Out, out, damned tabs!

Way.Nu: bugmenot.com
Jonathan wants to know when someone will do a Movable Type output filter to convert registration-required links to bugmenot.com links. I want to know how long it will be after MT 3.0 ships with the option of requiring registration for comments before MT comment registrations start showing up on bugmenot, or something similar.
Eric Meyer: Making Book
Buy Eric Meyer’s books, so Carolyn doesn’t have to go barefoot.
Whole Wheat Radio Blog
Jimbob returns to the world of weblogging. Be afraid. Be very afraid. So far, I’ve got him held in check, by bribing his former host to kick him out, but once he gets everything moved to a new host…
Sam Ruby: Java vs .NET
In a sidebar to the bizarre Sun vs. Microsoft “Who has the best RSS/bloggers/community/aggregators” battle, Sam reminds us that Microsoft silenced Peter Drayton. I wonder how much that’s the result of a tech weblog serving as a way to talk about stuff to someone who might understand, and Microsoft providing so many
bright people all around you who will understand that the desire to blog isn’t as strong.
Adding a New Protocol to Mozilla
Doron explains the not-simple but not-impossible task of adding a new scheme (think feed: rather than http:) to Mozilla.
Techdirt : Ads… In… Spaaaaaaace!
Heinlein’s The Man Who Sold The Moon without even getting to go to the moon.
Techdirt : Forget Fuel Cells, Let’s Make Human Powered Batteries
I really don’t want my phone greeting me with “Hey, Coppertop.”
Avocadia : Woo hoo, now I can be buggered in two OSs
SirCam runs (poorly) under WINE. One cheers.
Stalinist crabs poised to destroy Europe and Nazi raccoons terrorize town
Remember all those starlings, and zebra mussels, and European green crabs, and every other exotic that Europe has dumped on the US? Well, here’s your payback: cute furry things that will knock over your garbage can if you aren’t careful, and the tastiest and most valuable crabs in the world. We’re usually better at payback than this. (via)
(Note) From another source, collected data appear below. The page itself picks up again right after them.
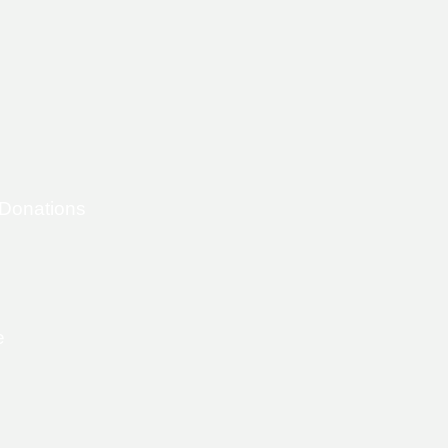
 Donations
e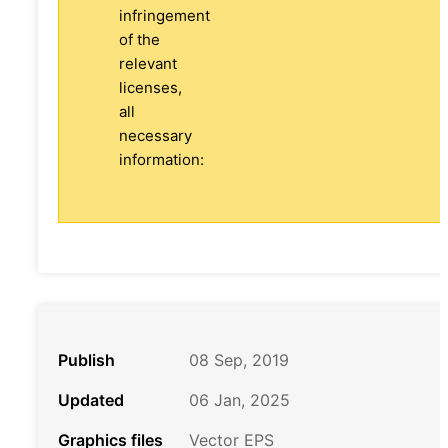
infringement
of the
relevant
licenses,
all
necessary
information:
Publish
08 Sep, 2019
Updated
06 Jan, 2025
Graphics files
Vector EPS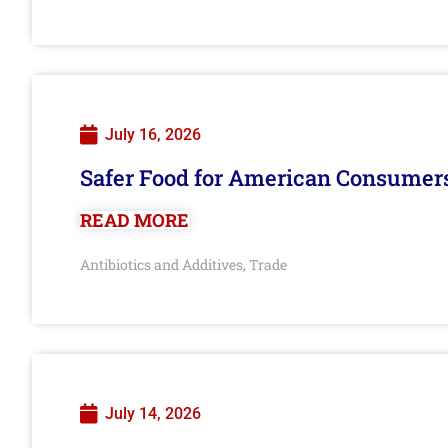
July 16, 2026
Safer Food for American Consumer
READ MORE
Antibiotics and Additives
Trade
,
July 14, 2026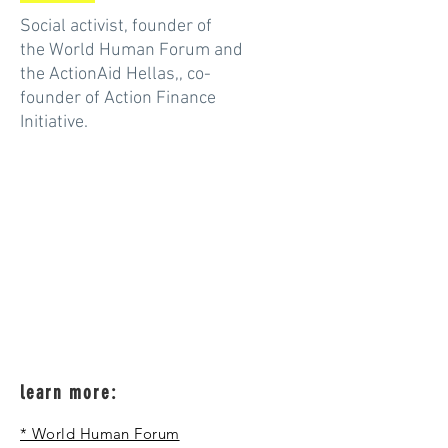
Social activist, founder of
the World Human Forum and
the ActionAid Hellas,, co-
founder of Action Finance
Initiative.
learn more:
* World Human Forum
Findory News: Personalized News
A news portal that learns your interests as you decide which articles to read. For the most part I’ve been avoiding news like the plague it is since around the time of the OJ Simpson trial, but I was impressed by how little time it took to discover that I would be interested (in a sick way) to know that the Selective Service System is working on a plan to be ready to draft computer and language geeks.(via)
CavLec: Subject Heading Windmills
I think one needs a rather well-developed sense of the absurd to be a good cataloguer. Well, actually one needs an awareness that because the task is impossible, the only way to succeed is to be consistent in one’s hopelessly bizarre classification, and then to act aghast when someone is unable to find anything with it. Outdoor living spaces — Decoration? Hah! Lawn gnomes are clearly Garden ornaments and furniture.
isolani – Projects: isoTope
A PHP framework for Atom syndication and the Atom API
Yahoo! News – Virus whiz-kids using cyberspace as playground for gangland wars
The Netsky worm removes the Bagle worm, because it’s so sloppy it’s likely to alert even the most clueless of owned users that something’s wrong. Stranger than fiction.
Oblivio > Road > Atlas
I really, really want to hear Radio, Radio as sung by a German torturer.(via)
Referrer Spam Fucker 3000 v1.0
Damn. Carlo must get a lot more referrer spam than I do. A PHP script that parses your access log, looks for referrers that amounted to more than n% of your total hits, and blocks them through .htaccess. If you’ve got a bad infestation of referrer spam, and you’re looking for a sledgehammer to bash them over the head with, here you go!
LinkLog
LinkLog thinks that it’s a way to easily create sites like Fark or Metafilter, where users can easily post links and comment on them, but I think with a little tweaking and work, it’s an easy way to wire your server-side aggregator (it embeds MagpieRSS) to a sidebar linklog.
SourceForge.net: Project Info – MagpieRSS
My answer to every article, past and future, about how easy it is to parse RSS (poorly, with horrible network client behavior)? No, it isn’t! Parsing RSS is a hard problem, that should be solved once, by a library. If you are using Python, don’t write your own, use Mark’s Feed Parser, and if it doesn’t work right patch it and submit the patch. If you use PHP, use MagpieRSS, and if it doesn’t work right patch it and submit the patch. So, if you’ll excuse me, I need to get to work on XML Base support for MagpieRSS. Or possibly play a few (dozen) rounds of Bubbels (via, cursed be his initials). One or the other.